A decision not to pursue explicit commission restrictions has been welcomed by New Zealand insurers.

Thursday, July 14th 2016, 6:00AM

by Susan Edmunds

Natalie Cameron

Recommendations for a new version of the Financial Advisers Act were released yesterday, and include a level playing field for all advisers, who will all be subject to a code of conduct covering competency and conduct requirements. All will have to put clients first.

The Ministry of Business, Innovation and Employment said it did not recommend a commission ban as part of the FAA review because that would not be a "silver bullet" to improve the quality of advice.

It said commissions themselves were not harmful, and were just a means of funding the distribution cost of the adviser channel.

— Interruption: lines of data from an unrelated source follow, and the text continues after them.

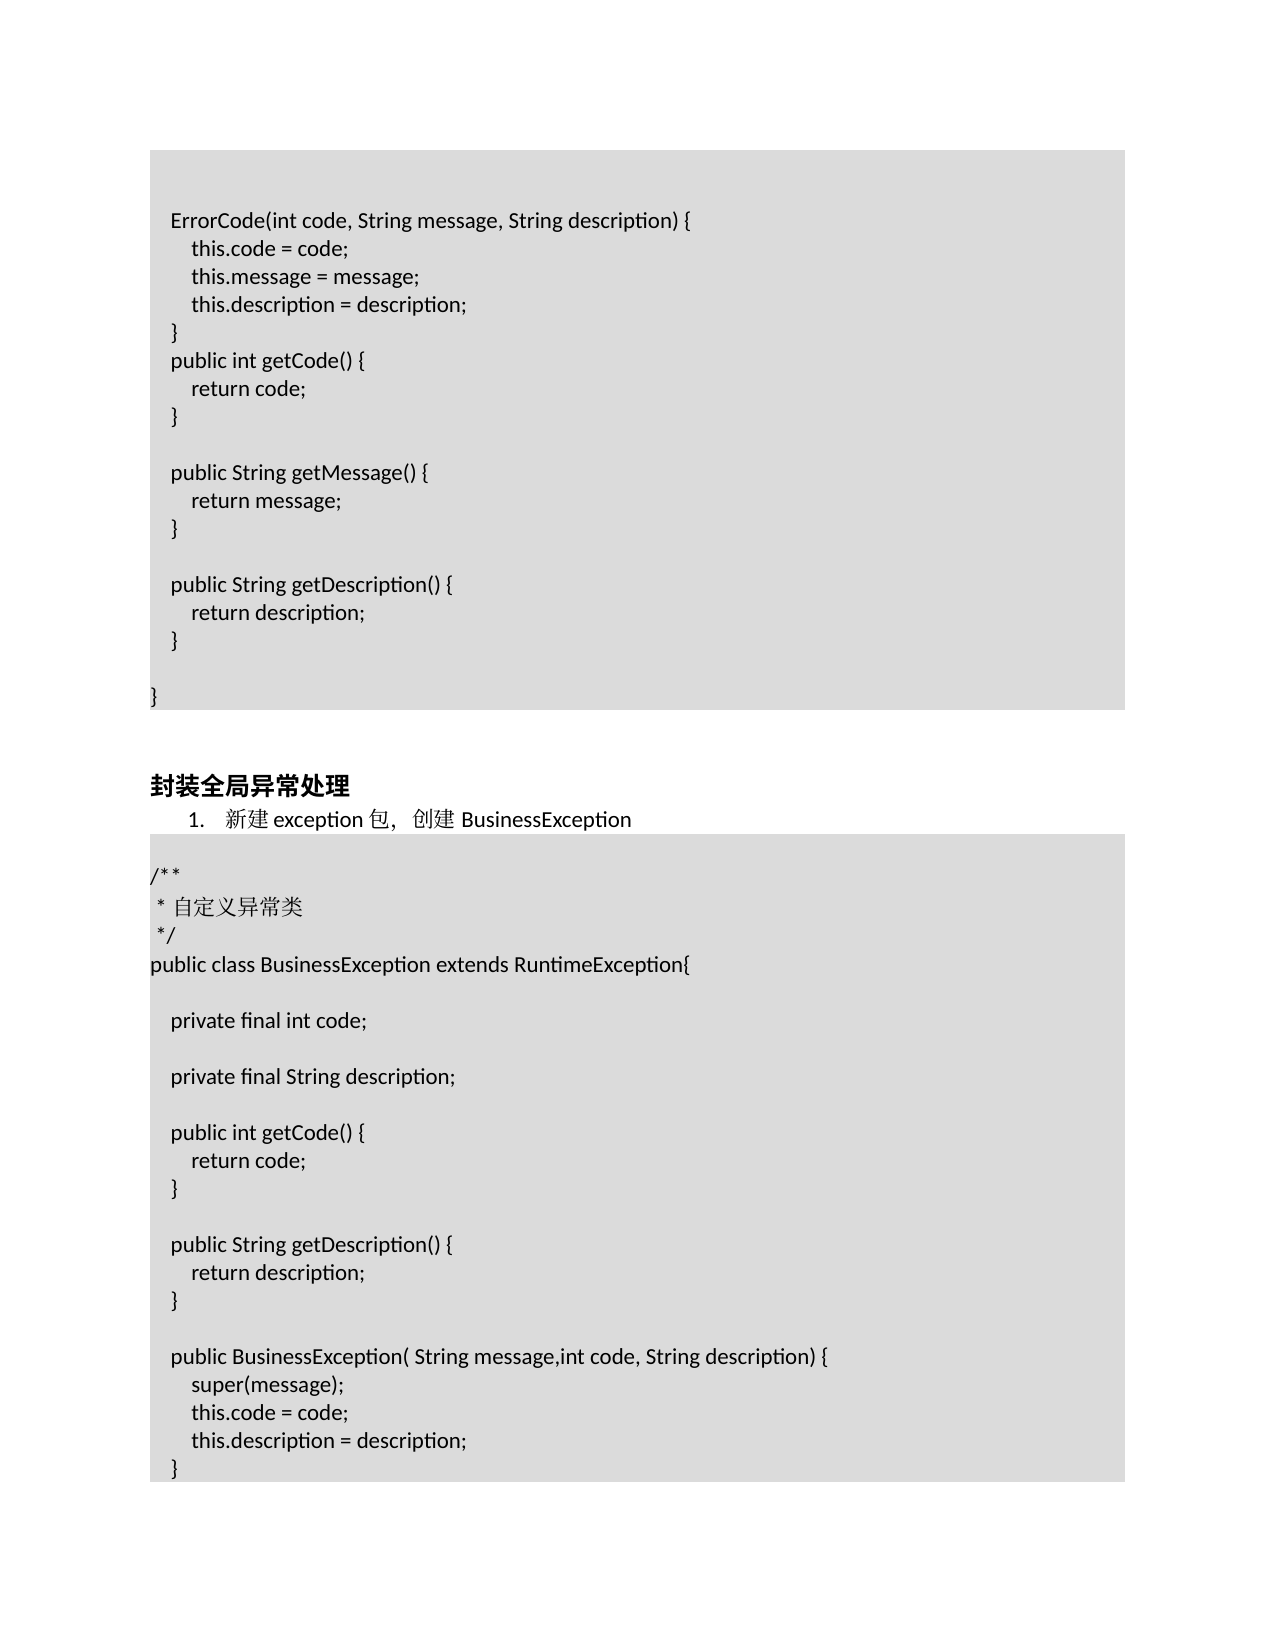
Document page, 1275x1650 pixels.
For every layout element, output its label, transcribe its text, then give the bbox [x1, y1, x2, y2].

text public int getCode() { [150, 1118, 1125, 1146]
text public class BusinessException extends RuntimeException{ [150, 950, 1125, 978]
text } [150, 1174, 1125, 1202]
text } [150, 682, 1125, 710]
text this.message = message; [150, 262, 1125, 290]
text public BusinessException( String message,int code, String description) { [150, 1342, 1125, 1370]
text public String getDescription() { [150, 570, 1125, 598]
text * 自定义异常类 [150, 890, 1125, 922]
text public int getCode() { [150, 346, 1125, 374]
text return message; [150, 486, 1125, 514]
text } [150, 626, 1125, 654]
text this.description = description; [150, 290, 1125, 318]
text return code; [150, 1146, 1125, 1174]
text this.description = description; [150, 1426, 1125, 1454]
text public String getDescription() { [150, 1230, 1125, 1258]
text } [150, 1454, 1125, 1482]
text private final String description; [150, 1062, 1125, 1090]
text ErrorCode(int code, String message, String description) { [150, 206, 1125, 234]
text return description; [150, 598, 1125, 626]
text } [150, 402, 1125, 430]
list 新建exception包，创建 BusinessException [187, 803, 1125, 834]
text */ [150, 922, 1125, 950]
text } [150, 514, 1125, 542]
text return description; [150, 1258, 1125, 1286]
text public String getMessage() { [150, 458, 1125, 486]
text this.code = code; [150, 1398, 1125, 1426]
text } [150, 318, 1125, 346]
text private final int code; [150, 1006, 1125, 1034]
text /** [150, 862, 1125, 890]
text super(message); [150, 1370, 1125, 1398]
text } [150, 1286, 1125, 1314]
text this.code = code; [150, 234, 1125, 262]
text return code; [150, 374, 1125, 402]
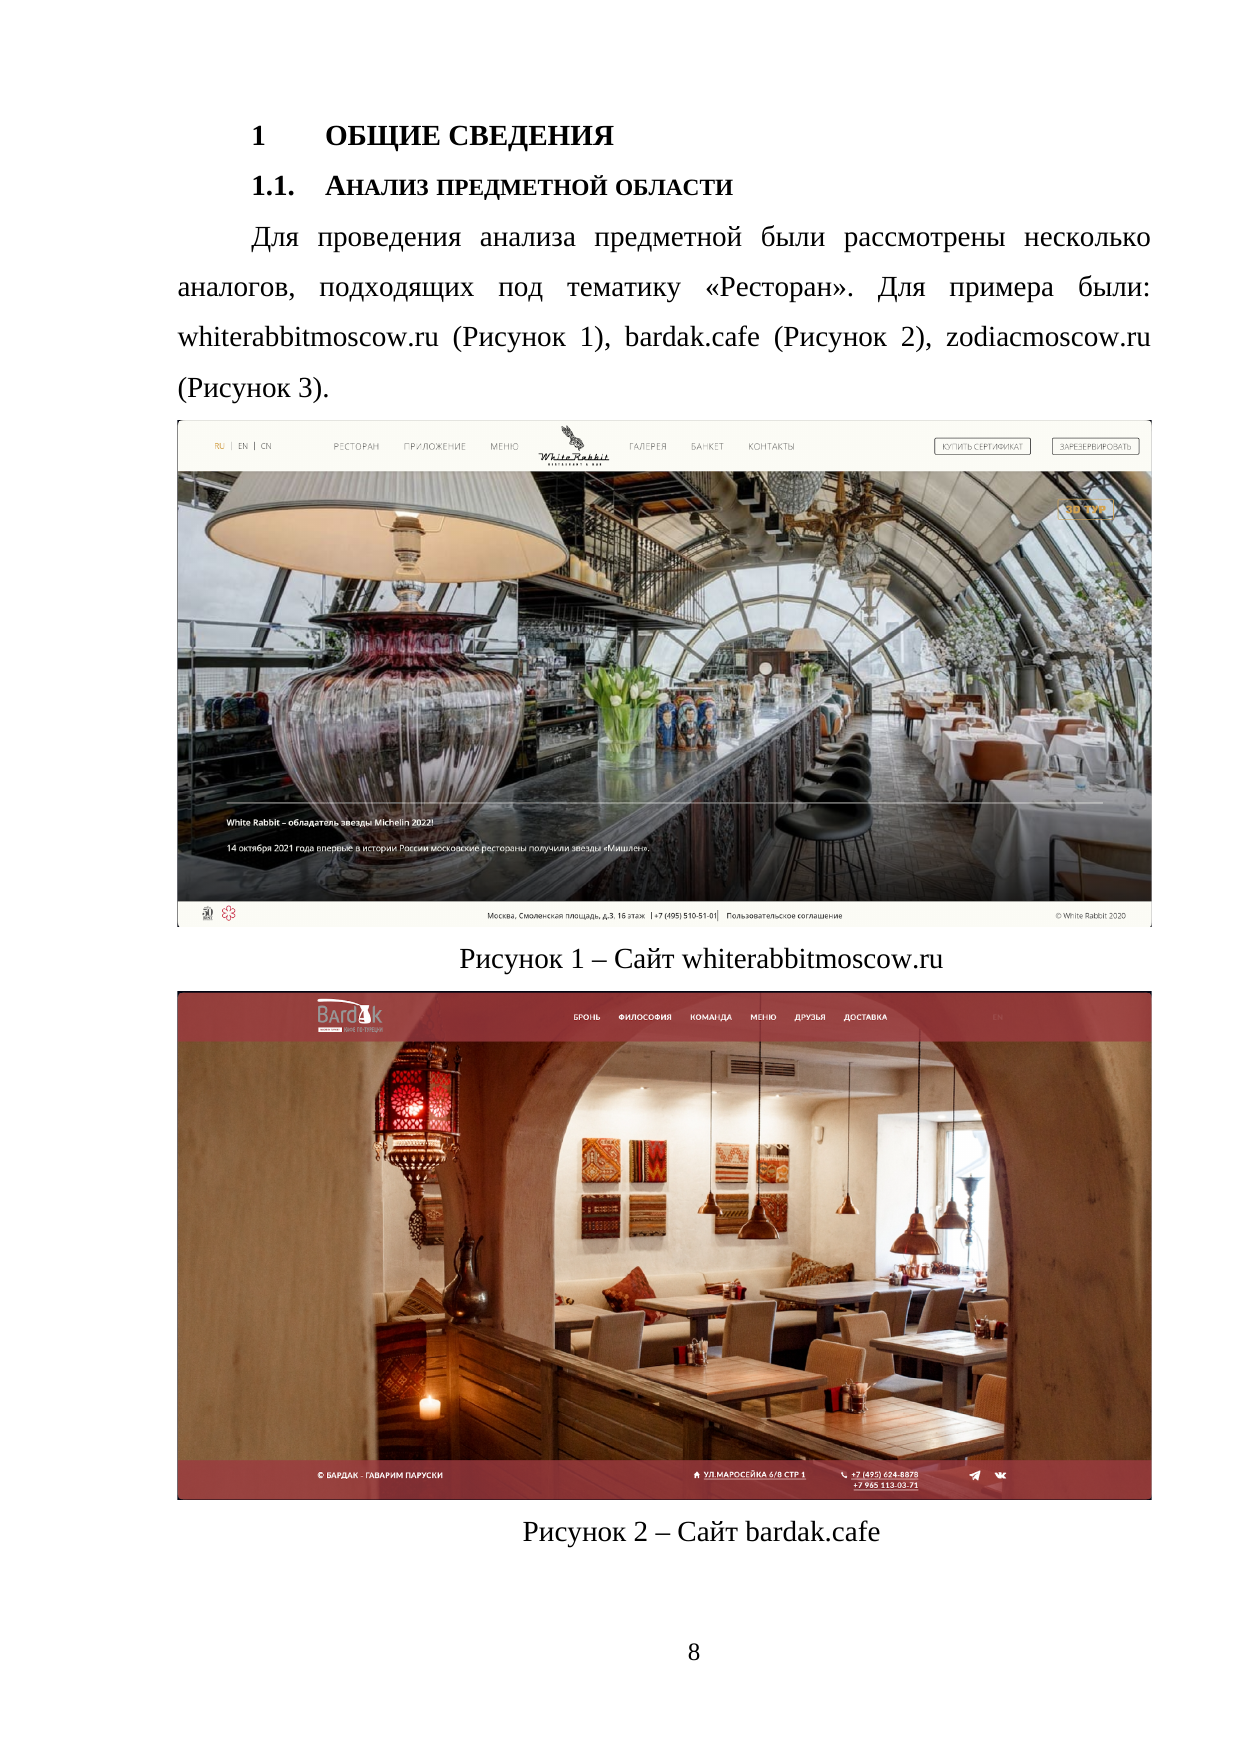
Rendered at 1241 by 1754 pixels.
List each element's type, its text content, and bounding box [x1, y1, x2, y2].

subtitle ОБЩИЕ СВЕДЕНИЯ [251, 118, 1152, 152]
subtitle Анализ предметной области [251, 168, 1152, 202]
picture [177, 420, 1152, 927]
text Для проведения анализа предметной были рассмотрены несколько аналогов, подходящих под тематику «Ресторан». Для примера были: whiterabbitmoscow.ru (Рисунок 1), bardak.cafe (Рисунок 2), zodiacmoscow.ru (Рисунок 3). [177, 219, 1152, 403]
text Рисунок 2 – Сайт bardak.cafe [177, 1514, 1152, 1547]
text Рисунок 1 – Сайт whiterabbitmoscow.ru [177, 941, 1152, 975]
picture [177, 991, 1152, 1500]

Removing them could limit consumer access to advice.

A ban on commissions would not directly target poor conduct, it said, because the recent FMA report had shown not all financial advisers had high levels of replacement business, despite all being paid commissions.

It also would not address conflicts of interest for advisers in in-house distribution models.

But MBIE said it and the FMA would monitor advisers' conflict to ensure its measures were sufficient. It may also ask advisers to report on the soft commission they receive and will ask providers to disclose what they offer.

Natalie Cameron, chief executive of AIA, said it was a relief to see that New Zealand was not following the Australian example of heavy commission restrictions.

"It's pretty forward-thinking of the regime here."

AIA would be happy to support advisers who dealt with its products to help them meet higher standards that would be required of those who are currently RFAs, she said.

"I would also expect a significant transition period."

She said it would not be a bad thing to have more focus on the soft commissions offered.

Sovereign chief distribution officer Richard Klipin also welcomed the proposals. He said they seemed to fit into a global move towards higher standards and simplified structures but would represent a fundamental change for the New Zealand market.

He said advisers who were currently RFAs would have some decisions to make about the right business model in the future. "Our role through this is to work with advisers to help them make good and informed decisions."

Naomi Ballantyne, of Partners Life, said the only real disappointment of the proposals was that there were no direct measures to tackle replacement business - but she said that could potentially be governed by the code of conduct.

"It's good to have a code of conduct. I can't understand how you would allow anyone to give advice to anyone on a personalised basis without the requirement to meet standards of behaviour, particularly for financial services. That's something I have felt was missing right he way through."